RECORDS SHOWN Block Start

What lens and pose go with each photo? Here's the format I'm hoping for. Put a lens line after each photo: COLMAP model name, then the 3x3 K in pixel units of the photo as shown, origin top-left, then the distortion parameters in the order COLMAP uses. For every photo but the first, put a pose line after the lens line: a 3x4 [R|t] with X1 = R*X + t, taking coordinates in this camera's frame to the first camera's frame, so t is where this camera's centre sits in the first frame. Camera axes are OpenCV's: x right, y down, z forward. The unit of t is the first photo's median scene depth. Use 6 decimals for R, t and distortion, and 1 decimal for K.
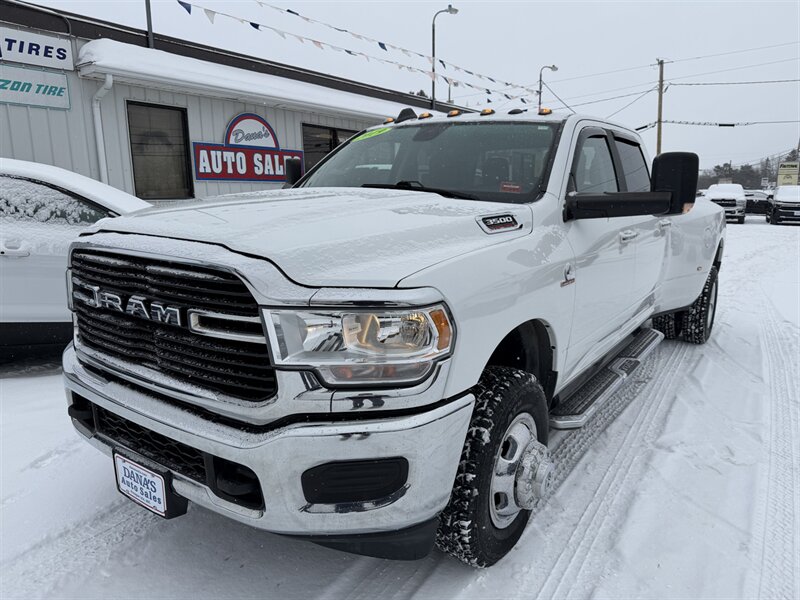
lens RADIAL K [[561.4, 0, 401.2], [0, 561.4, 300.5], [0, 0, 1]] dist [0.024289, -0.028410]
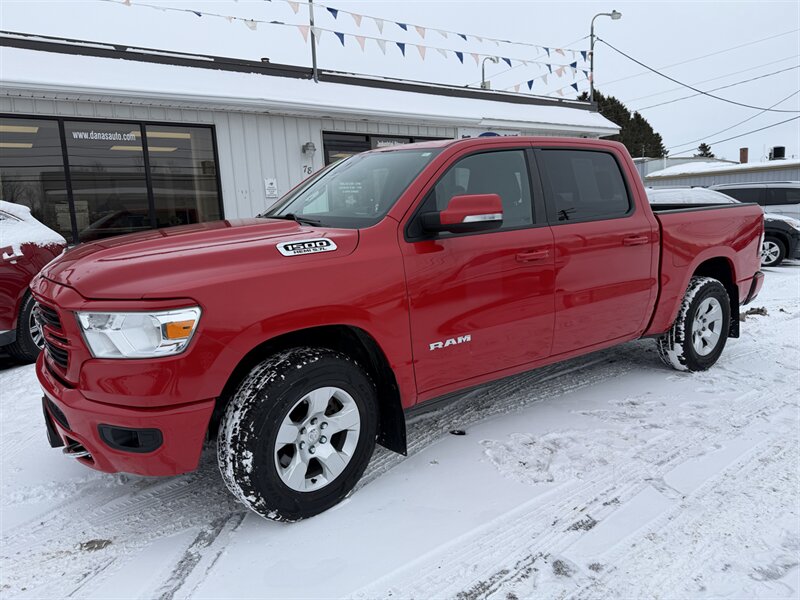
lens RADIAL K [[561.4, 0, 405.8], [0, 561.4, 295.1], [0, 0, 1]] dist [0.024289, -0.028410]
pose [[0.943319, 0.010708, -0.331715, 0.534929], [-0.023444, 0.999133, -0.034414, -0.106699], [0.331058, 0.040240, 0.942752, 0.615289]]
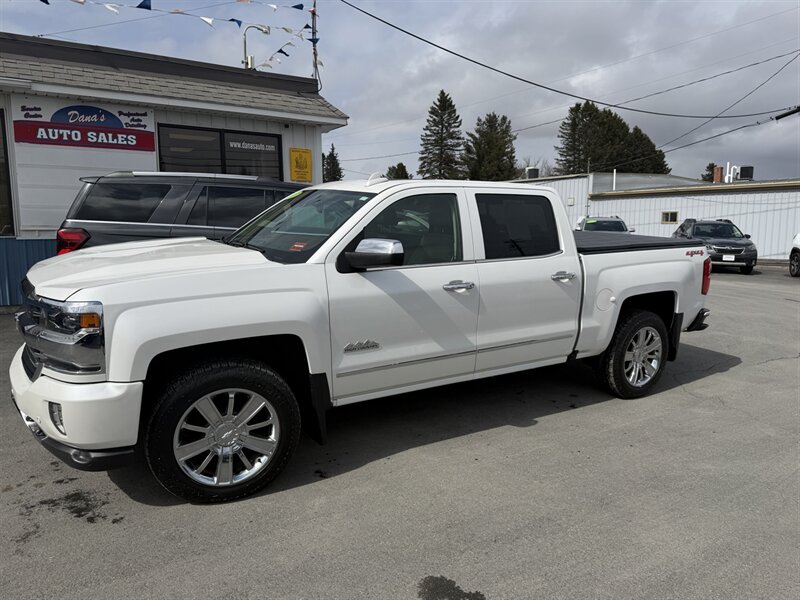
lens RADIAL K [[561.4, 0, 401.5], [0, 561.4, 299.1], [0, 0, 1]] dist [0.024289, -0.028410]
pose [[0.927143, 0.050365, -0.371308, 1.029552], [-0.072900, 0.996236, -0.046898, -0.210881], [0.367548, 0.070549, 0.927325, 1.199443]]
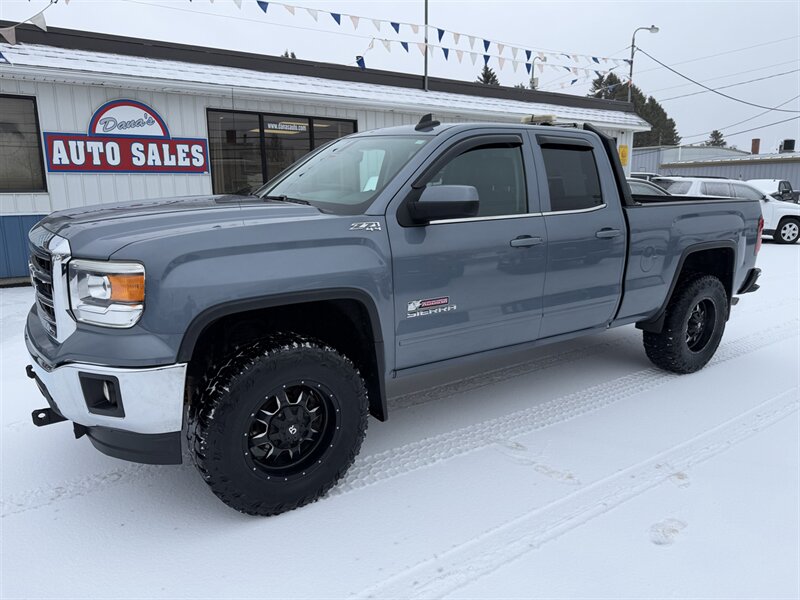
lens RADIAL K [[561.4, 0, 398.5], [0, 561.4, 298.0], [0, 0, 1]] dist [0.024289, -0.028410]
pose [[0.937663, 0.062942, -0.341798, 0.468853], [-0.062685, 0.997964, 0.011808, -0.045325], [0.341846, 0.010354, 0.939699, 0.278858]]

RECORDS SHOWN Block End
RECORDS SHOWN Block Start

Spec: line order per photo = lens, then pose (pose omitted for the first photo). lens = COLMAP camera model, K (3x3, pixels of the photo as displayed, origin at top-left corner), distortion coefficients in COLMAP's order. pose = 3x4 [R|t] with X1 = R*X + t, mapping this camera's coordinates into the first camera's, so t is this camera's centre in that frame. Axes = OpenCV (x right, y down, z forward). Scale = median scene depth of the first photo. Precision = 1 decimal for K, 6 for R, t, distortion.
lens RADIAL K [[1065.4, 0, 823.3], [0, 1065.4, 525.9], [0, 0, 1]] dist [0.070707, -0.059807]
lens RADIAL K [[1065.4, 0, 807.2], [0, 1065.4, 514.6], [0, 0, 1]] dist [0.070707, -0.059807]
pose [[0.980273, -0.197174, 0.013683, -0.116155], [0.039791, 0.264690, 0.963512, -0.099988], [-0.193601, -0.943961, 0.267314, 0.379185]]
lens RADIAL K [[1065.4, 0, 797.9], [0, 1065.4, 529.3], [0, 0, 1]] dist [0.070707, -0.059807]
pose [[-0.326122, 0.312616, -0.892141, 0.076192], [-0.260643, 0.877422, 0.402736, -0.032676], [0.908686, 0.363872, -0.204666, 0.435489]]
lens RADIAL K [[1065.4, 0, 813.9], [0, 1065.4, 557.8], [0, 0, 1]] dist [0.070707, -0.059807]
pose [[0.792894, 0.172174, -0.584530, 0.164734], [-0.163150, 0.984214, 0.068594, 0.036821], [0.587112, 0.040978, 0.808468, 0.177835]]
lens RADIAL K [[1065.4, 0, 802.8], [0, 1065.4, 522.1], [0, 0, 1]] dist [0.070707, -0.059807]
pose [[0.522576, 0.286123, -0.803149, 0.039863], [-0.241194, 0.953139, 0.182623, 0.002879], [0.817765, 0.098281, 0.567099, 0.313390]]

RECORDS SHOWN Block End

# ACTIVITY
Express the records from the line containing "Spec: line order" down to the line containing "557.8], [0, 0, 1]] dist [0.070707, -0.059807]" as a two-column CSV with the columns entry_text and answer. Give one row per record, with each field quoted and its line breaks replaced by spaces.

# RESULT OF THE TASK
entry_text,answer
"Spec: line order per photo = lens, then pose (pose omitted for the first photo). lens = COLMAP camera model, K (3x3, pixels of the photo as displayed, origin at top-left corner), distortion coefficients in COLMAP's order. pose = 3x4 [R|t] with X1 = R*X + t, mapping this camera's coordinates into the first camera's, so t is this camera's centre in that frame. Axes = OpenCV (x right, y down, z forward). Scale = median scene depth of the first photo. Precision = 1 decimal for K, 6 for R, t, distortion.","lens RADIAL K [[1065.4, 0, 823.3], [0, 1065.4, 525.9], [0, 0, 1]] dist [0.070707, -0.059807] lens RADIAL K [[1065.4, 0, 807.2], [0, 1065.4, 514.6], [0, 0, 1]] dist [0.070707, -0.059807] pose [[0.980273, -0.197174, 0.013683, -0.116155], [0.039791, 0.264690, 0.963512, -0.099988], [-0.193601, -0.943961, 0.267314, 0.379185]] lens RADIAL K [[1065.4, 0, 797.9], [0, 1065.4, 529.3], [0, 0, 1]] dist [0.070707, -0.059807] pose [[-0.326122, 0.312616, -0.892141, 0.076192], [-0.260643, 0.877422, 0.402736, -0.032676], [0.908686, 0.363872, -0.204666, 0.435489]] lens RADIAL K [[1065.4, 0, 813.9], [0, 1065.4, 557.8], [0, 0, 1]] dist [0.070707, -0.059807]"